On leaving Imhof we invested in bread, cheese, and chocolate for luncheon (the only articles of food the village store afforded) and started lazily up the Hasli valley. Everybody passed us, but we didn’t care. We were not making records and had plenty of time. It is a narrow valley, pretty rather than imposing, with the Infant Aar running down the bottom of it and the road occupying a ledge just above. Baedeker calls it the Infant Aar. It is so seldom that matter-of-fact condenser of useful information indulges in descriptive epithets that his occasional poetic flights always filled us with joy, and none of us, I am sure, will ever think of the tempestuous mountain torrent we followed all that day upwards towards its cradle, except as the Infant Aar.
We took refuge during one shower under a ledge of rock and were lucky enough to strike a roadside refreshment house for another, where we regaled ourselves with hot milk—a surprisingly restful and thirst-quenching beverage when one is “on the road,” and, in Switzerland, almost invariably good.
We discovered a lovely bosky spot for our luncheon, where the valley floor spread out a bit and the Infant split itself into streamlets, forming little wooded, ferny, rocky islets. A profusion of huckleberries were growing in this sequestered region, and we found they made an excellent dessert (though somewhat soured by the rain) after our dry and not too substantial luncheon.
It was here that we lost Antonio. He wandered off with his camera while we were resting after luncheon and did not come back. We called him and hunted for him till Frater said he must have gone on ahead and would doubtless be waiting for us at the next turn of the road. He knew Antonio better than the rest of us did, and claimed that this would be a highly characteristic procedure—that it would never occur to him we did not know where he was. So we went on with rather forced cheerfulness. I confess to feeling uneasy. The Aar was a lusty and distinctly rapid Infant, and if, in jumping across to one of those islets to take a picture, he had lost his footing?——Frater jeered at my forebodings and brazenly took a photograph of our late picnic grounds, labeling it “last place where Antonio was seen alive” and saying I could send it to his mother. But Antonio was not at the first turn of the road nor the next, nor the next, and we sat down to take counsel.

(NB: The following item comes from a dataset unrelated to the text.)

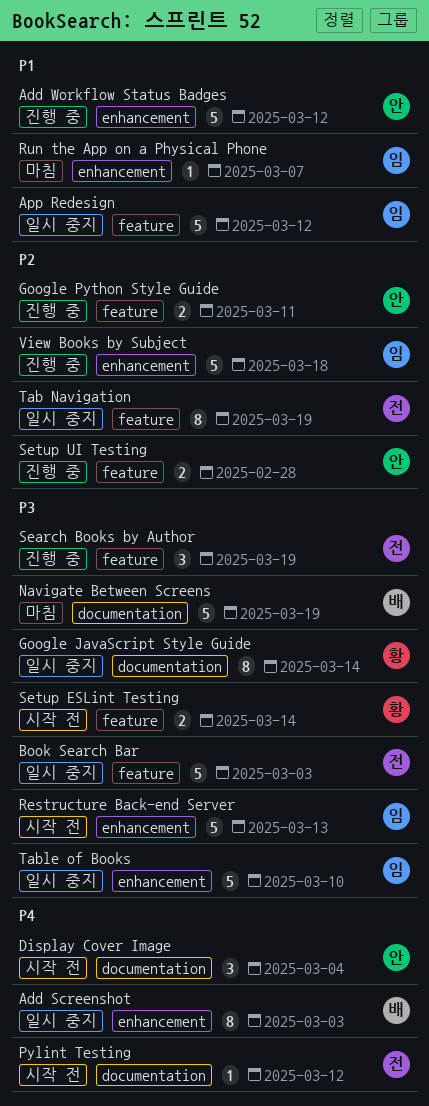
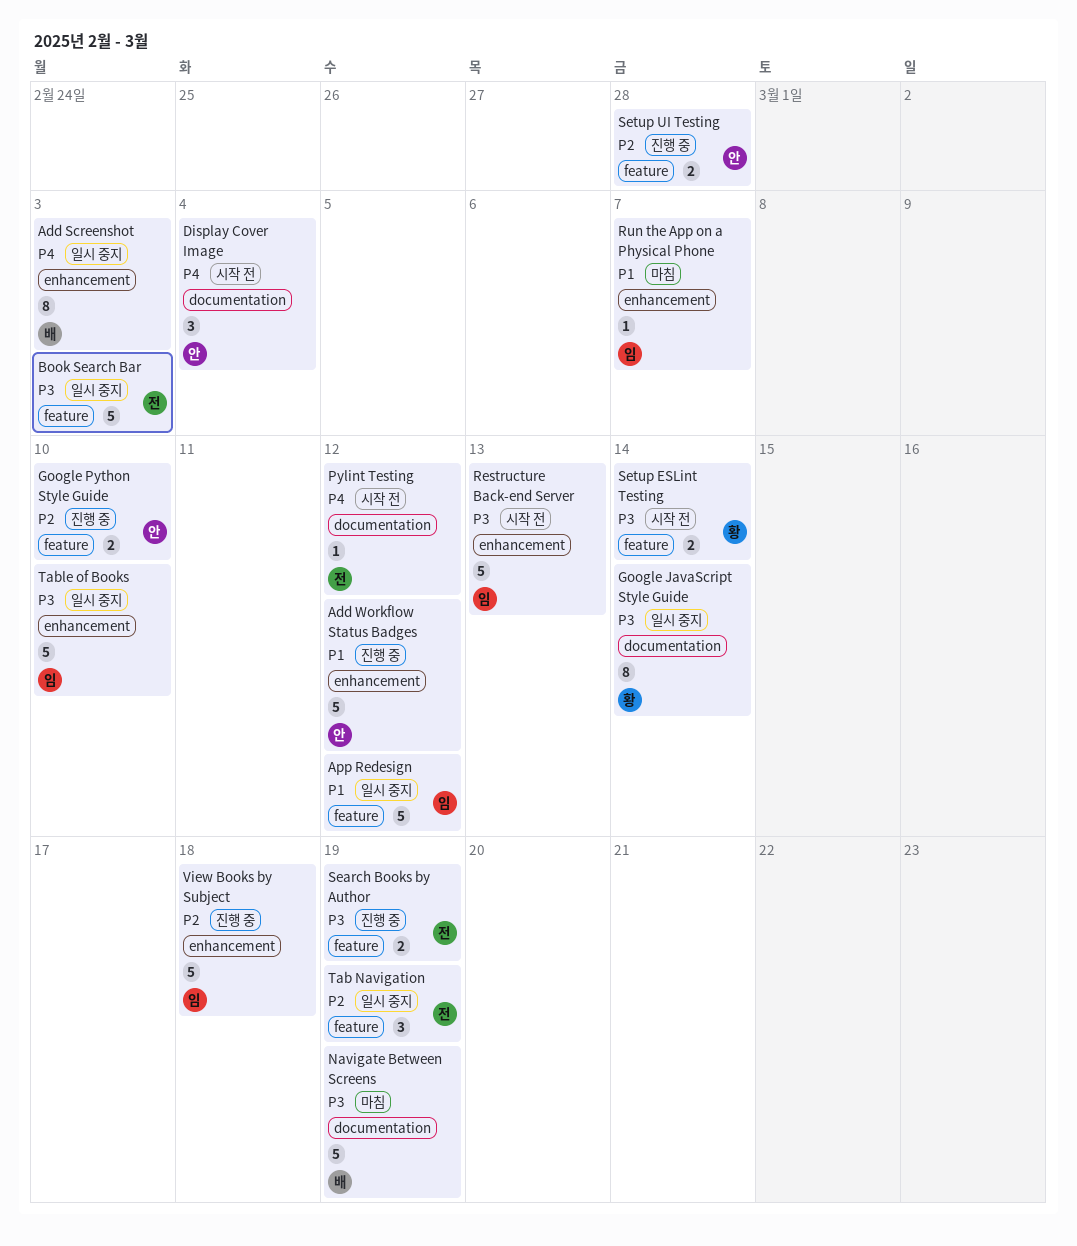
Google Python Style Guide, due: Mar 11 -> Mar 10
Search Books by Author, estimate: 3 -> 2
Tab Navigation, estimate: 8 -> 3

We were engaged in a mournfully jocular manner in composing a letter to his family to announce his mysterious disappearance, when we heard a delightfully unghostlike halloa from the road behind us, and presently the strayed lamb came into sight. He had actually fallen asleep among the huckleberry bushes which had concealed him from our view, and had not heard us call him, but having found the note we left among the cheese rinds (we always left notes for each other when separated) he had started along at a rapid gait to overtake us—and he would never have dreamed of such a thing as going ahead without telling us.... It’s all well that ends well, and the reunited family proceeded happily.
The Handegg Falls were the chief incident of the afternoon. A person familiar with Niagara and Yosemite is not going to burst his heart with rapture over any of the Swiss waterfalls. Some are beautiful, some are wild, but all are on a small scale.
The Handegg, though, is among the most satisfactory. The Infant Aar furnishes a respectable volume of water and takes a plunge here of two hundred and forty feet. Moreover, there is an admirable place to view it from, an overhanging ledge on a level with the top of the falls. And the rainbow in the spray is charming.
Along about sunset, after we had risen above timber line, we came upon a tiny road-house kept by an old man and his daughter. Here, on a little table just outside the door we decided to take our supper of what the house afforded—hot milk, bread and soft-boiled eggs. We absorbed large quantities of this simple but nourishing fare, moved our chairs inside when the rain began, and tried to persuade our hosts to put us up for the night. They had absolutely no sleeping accommodations, however, except for themselves, so perforce, when the rain let up, we continued along the chilly, desolate and rapidly darkening road to the Grimsel Hospice.
That is surely one of the barrenest spots on God’s earth. There is a bowl-shaped hollow full of stones. There is a lake at the bottom, when we first saw it, inky black. There is a one-story building whose stone walls, some three feet thick, were built to withstand winter storms. This used to be a hospice kept for travelers by monks like the famous one of St. Bernard, but now it its a hotel run for profit and patronized by Alpinists and passing tourists. The snow peaks rise up all around the bowl, and Finsteraarhorn, the highest mountain of the Oberland, dwarfed from Grindelwald by nearer giants, here shows up more nearly in its true proportions. But Finsteraarhorn is really a climber’s peak, and we were not to know it intimately till much later.